What is Royal Ascot?

Royal Ascot is the five-day race meeting held each June at Ascot Racecourse in Berkshire. Queen Anne founded the racecourse in 1711 ‘for horses to gallop at full stretch’. But it wasn’t until two hundred years later that Ascot’s summer race meeting officially became a Royal week. Beginning with a Royal Procession of carriages each day, it continues to draw enormous crowds of both racing enthusiasts and social butterflies.

When does it take place?

This year, Royal Ascot – pronounced ‘Askut’ rather ‘Ascott’ – starts on Tuesday June 18 and ends on Saturday 22 June.

Who goes?

Anybody with a fondness for the gee-gees, a society event or British summertime revelry can buy a ticket and go. Each year, 300,000 people attend Royal Ascot in its various enclosures. The race meeting is most famous for its Royal Enclosure, which is the most exclusive area and is accessible only to members and their guests.

What will I do when I get there?

Primarily, you will watch the world’s best racehorses compete on one of its finest racecourses. You may even bet on one or two. You’ll also spend a lot of time looking at what people are wearing, drinking champagne and soaking up a fun and festive atmosphere.

What precisely is the dress code at Royal Ascot?

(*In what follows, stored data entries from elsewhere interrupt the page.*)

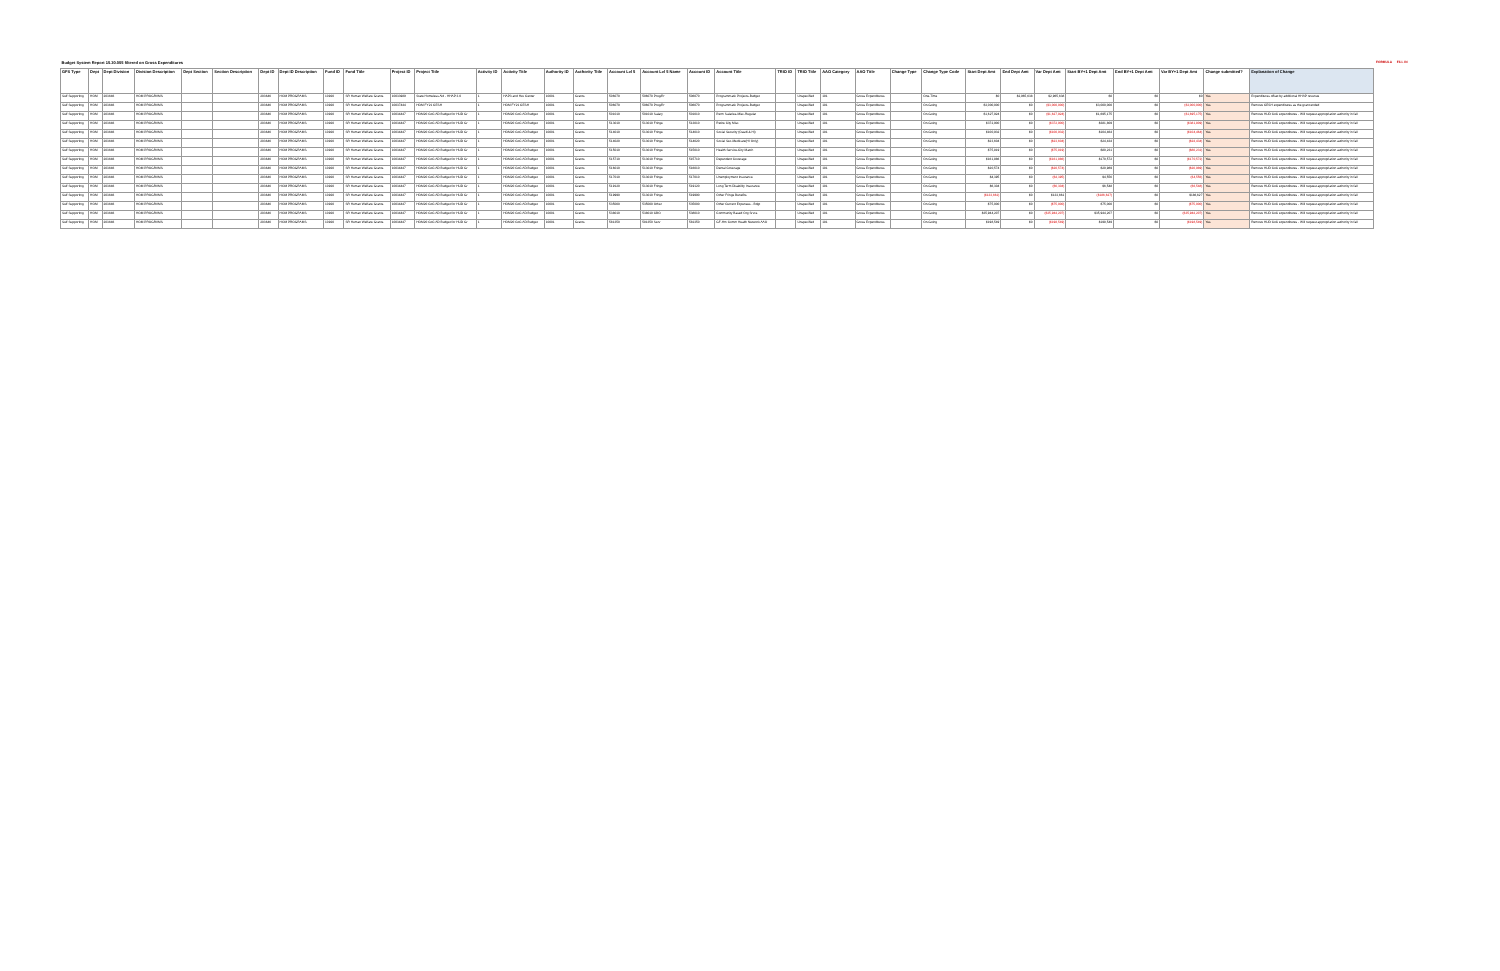| Budget System Report 15.30.005 filtered on Gross Expenditures | | | | | | | | | | | | | | | | | | | | | | | | | | | | | | | | | | FORMULA | FILL IN |
| GFS Type | Dept | Dept Division | Division Description | Dept Section | Section Description | Dept ID | Dept ID Description | Fund ID | Fund Title | Project ID | Project Title | Activity ID | Activity Title | Authority ID | Authority Title | Account Lvl 5 | Account Lvl 5 Name | Account ID | Account Title | TRIO ID | TRIO Title | AAO Category | AAO Title | Change Type | Change Type Code | Start Dept Amt | End Dept Amt | Var Dept Amt | Start BY+1 Dept Amt | End BY+1 Dept Amt | Var BY+1 Dept Amt | Change submitted? | Explanation of Change | | |
| Self Supporting | HOM | 203646 | HOM PROGRAMS | | | 203646 | HOM PROGRAMS | 10920 | SR Human Welfare Grants | 10033989 | State Homeless Aid - HHAP 3.0 | 1 | HAP3 and Hsv Center | 10001 | Grants | 506070 | 506070 Prog/Pr | 506070 | Programmatic Projects-Budget | | Unspecified | 181 | Gross Expenditures | | One-Time | $0 | $2,965,638 | $2,965,638 | $0 | $0 | $0 | Yes | Expenditures offset by additional HHAP revenue | | |
| Self Supporting | HOM | 203646 | HOM PROGRAMS | | | 203646 | HOM PROGRAMS | 10920 | SR Human Welfare Grants | 10037444 | HOM FY21 CESH | 1 | HOM FY21 CESH | 10001 | Grants | 506070 | 506070 Prog/Pr | 506070 | Programmatic Projects-Budget | | Unspecified | 181 | Gross Expenditures | | On-Going | $3,000,000 | $0 | ($3,000,000) | $3,000,000 | $0 | ($3,000,000) | Yes | Remove CESH expenditures as the grant ended | | |
| Self Supporting | HOM | 203646 | HOM PROGRAMS | | | 203646 | HOM PROGRAMS | 10920 | SR Human Welfare Grants | 10034447 | HOM20 CoC AD Budget for HUD Gr | 1 | HOM20 CoC AD Budget | 10001 | Grants | 501010 | 501010 Salary | 501010 | Perm Salaries-Misc-Regular | | Unspecified | 181 | Gross Expenditures | | On-Going | $1,627,924 | $0 | ($1,627,924) | $1,695,175 | $0 | ($1,695,175) | Yes | Remove HUD CoC expenditures - Will request appropriation authority in fall | | |
| Self Supporting | HOM | 203646 | HOM PROGRAMS | | | 203646 | HOM PROGRAMS | 10920 | SR Human Welfare Grants | 10034447 | HOM20 CoC AD Budget for HUD Gr | 1 | HOM20 CoC AD Budget | 10001 | Grants | 513010 | 513010 Fringe | 513010 | Retire City Misc | | Unspecified | 181 | Gross Expenditures | | On-Going | $372,900 | $0 | ($372,900) | $381,809 | $0 | ($381,809) | Yes | Remove HUD CoC expenditures - Will request appropriation authority in fall | | |
| Self Supporting | HOM | 203646 | HOM PROGRAMS | | | 203646 | HOM PROGRAMS | 10920 | SR Human Welfare Grants | 10034447 | HOM20 CoC AD Budget for HUD Gr | 1 | HOM20 CoC AD Budget | 10001 | Grants | 514010 | 513010 Fringe | 514010 | Social Security (Oasdi & Hi) | | Unspecified | 181 | Gross Expenditures | | On-Going | $100,932 | $0 | ($100,932) | $104,464 | $0 | ($104,464) | Yes | Remove HUD CoC expenditures - Will request appropriation authority in fall | | |
| Self Supporting | HOM | 203646 | HOM PROGRAMS | | | 203646 | HOM PROGRAMS | 10920 | SR Human Welfare Grants | 10034447 | HOM20 CoC AD Budget for HUD Gr | 1 | HOM20 CoC AD Budget | 10001 | Grants | 514020 | 513010 Fringe | 514020 | Social Sec-Medicare(HI Only) | | Unspecified | 181 | Gross Expenditures | | On-Going | $23,604 | $0 | ($23,604) | $24,434 | $0 | ($24,434) | Yes | Remove HUD CoC expenditures - Will request appropriation authority in fall | | |
| Self Supporting | HOM | 203646 | HOM PROGRAMS | | | 203646 | HOM PROGRAMS | 10920 | SR Human Welfare Grants | 10034447 | HOM20 CoC AD Budget for HUD Gr | 1 | HOM20 CoC AD Budget | 10001 | Grants | 515010 | 513010 Fringe | 515010 | Health Service-City Match | | Unspecified | 181 | Gross Expenditures | | On-Going | $75,819 | $0 | ($75,819) | $80,231 | $0 | ($80,231) | Yes | Remove HUD CoC expenditures - Will request appropriation authority in fall | | |
| Self Supporting | HOM | 203646 | HOM PROGRAMS | | | 203646 | HOM PROGRAMS | 10920 | SR Human Welfare Grants | 10034447 | HOM20 CoC AD Budget for HUD Gr | 1 | HOM20 CoC AD Budget | 10001 | Grants | 515710 | 513010 Fringe | 515710 | Dependent Coverage | | Unspecified | 181 | Gross Expenditures | | On-Going | $161,886 | $0 | ($161,886) | $170,572 | $0 | ($170,572) | Yes | Remove HUD CoC expenditures - Will request appropriation authority in fall | | |
| Self Supporting | HOM | 203646 | HOM PROGRAMS | | | 203646 | HOM PROGRAMS | 10920 | SR Human Welfare Grants | 10034447 | HOM20 CoC AD Budget for HUD Gr | 1 | HOM20 CoC AD Budget | 10001 | Grants | 516010 | 513010 Fringe | 516010 | Dental Coverage | | Unspecified | 181 | Gross Expenditures | | On-Going | $20,574 | $0 | ($20,574) | $20,989 | $0 | ($20,989) | Yes | Remove HUD CoC expenditures - Will request appropriation authority in fall | | |
| Self Supporting | HOM | 203646 | HOM PROGRAMS | | | 203646 | HOM PROGRAMS | 10920 | SR Human Welfare Grants | 10034447 | HOM20 CoC AD Budget for HUD Gr | 1 | HOM20 CoC AD Budget | 10001 | Grants | 517010 | 513010 Fringe | 517010 | Unemployment Insurance | | Unspecified | 181 | Gross Expenditures | | On-Going | $4,395 | $0 | ($4,395) | $4,556 | $0 | ($4,556) | Yes | Remove HUD CoC expenditures - Will request appropriation authority in fall | | |
| Self Supporting | HOM | 203646 | HOM PROGRAMS | | | 203646 | HOM PROGRAMS | 10920 | SR Human Welfare Grants | 10034447 | HOM20 CoC AD Budget for HUD Gr | 1 | HOM20 CoC AD Budget | 10001 | Grants | 519120 | 513010 Fringe | 519120 | Long Term Disability Insurance | | Unspecified | 181 | Gross Expenditures | | On-Going | $6,304 | $0 | ($6,304) | $6,548 | $0 | ($6,548) | Yes | Remove HUD CoC expenditures - Will request appropriation authority in fall | | |
| Self Supporting | HOM | 203646 | HOM PROGRAMS | | | 203646 | HOM PROGRAMS | 10920 | SR Human Welfare Grants | 10034447 | HOM20 CoC AD Budget for HUD Gr | 1 | HOM20 CoC AD Budget | 10001 | Grants | 519990 | 513010 Fringe | 519990 | Other Fringe Benefits | | Unspecified | 181 | Gross Expenditures | | On-Going | ($133,661) | $0 | $133,661 | ($186,627) | $0 | $186,627 | Yes | Remove HUD CoC expenditures - Will request appropriation authority in fall | | |
| Self Supporting | HOM | 203646 | HOM PROGRAMS | | | 203646 | HOM PROGRAMS | 10920 | SR Human Welfare Grants | 10034447 | HOM20 CoC AD Budget for HUD Gr | 1 | HOM20 CoC AD Budget | 10001 | Grants | 535000 | 535000 Other | 535000 | Other Current Expenses - Bdgt | | Unspecified | 181 | Gross Expenditures | | On-Going | $75,000 | $0 | ($75,000) | $75,000 | $0 | ($75,000) | Yes | Remove HUD CoC expenditures - Will request appropriation authority in fall | | |
| Self Supporting | HOM | 203646 | HOM PROGRAMS | | | 203646 | HOM PROGRAMS | 10920 | SR Human Welfare Grants | 10034447 | HOM20 CoC AD Budget for HUD Gr | 1 | HOM20 CoC AD Budget | 10001 | Grants | 538010 | 538010 CBO | 538010 | Community Based Org Srvcs | | Unspecified | 181 | Gross Expenditures | | On-Going | $35,944,207 | $0 | ($35,944,207) | $35,944,207 | $0 | ($35,944,207) | Yes | Remove HUD CoC expenditures - Will request appropriation authority in fall | | |
| Self Supporting | HOM | 203646 | HOM PROGRAMS | | | 203646 | HOM PROGRAMS | 10920 | SR Human Welfare Grants | 10034447 | HOM20 CoC AD Budget for HUD Gr | 1 | HOM20 CoC AD Budget | 10001 | Grants | 581350 | 581350 Serv | 581350 | GF-Hm Comm Health Network AAO | | Unspecified | 181 | Gross Expenditures | | On-Going | $198,549 | $0 | ($198,549) | $198,549 | $0 | ($198,549) | Yes | Remove HUD CoC expenditures - Will request appropriation authority in fall | | |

Since the early 19th century and the days of Beau Brummel, the arbiter of men’s fashion, there has been a dress code at Royal Ascot. These days it is more relaxed than it has been historically. Each enclosure has their own rules, which are most strict in the Royal Enclosure. There, women must wear hats and skirts that are no shorter than just above the knee and men must wear morning suits, top hats and socks that cover the ankle.

Why do people love it so?

Ed Chamberlin, who presents ITV’s coverage of Royal Ascot with Francesca Cumani each day, says: ‘No other sport can claim to host five days of such sustained sporting excellence as Royal Ascot. Every day has Group One action and when you add the fashion, pageantry and fun you have a unique, spectacular event, which is a privilege to present.’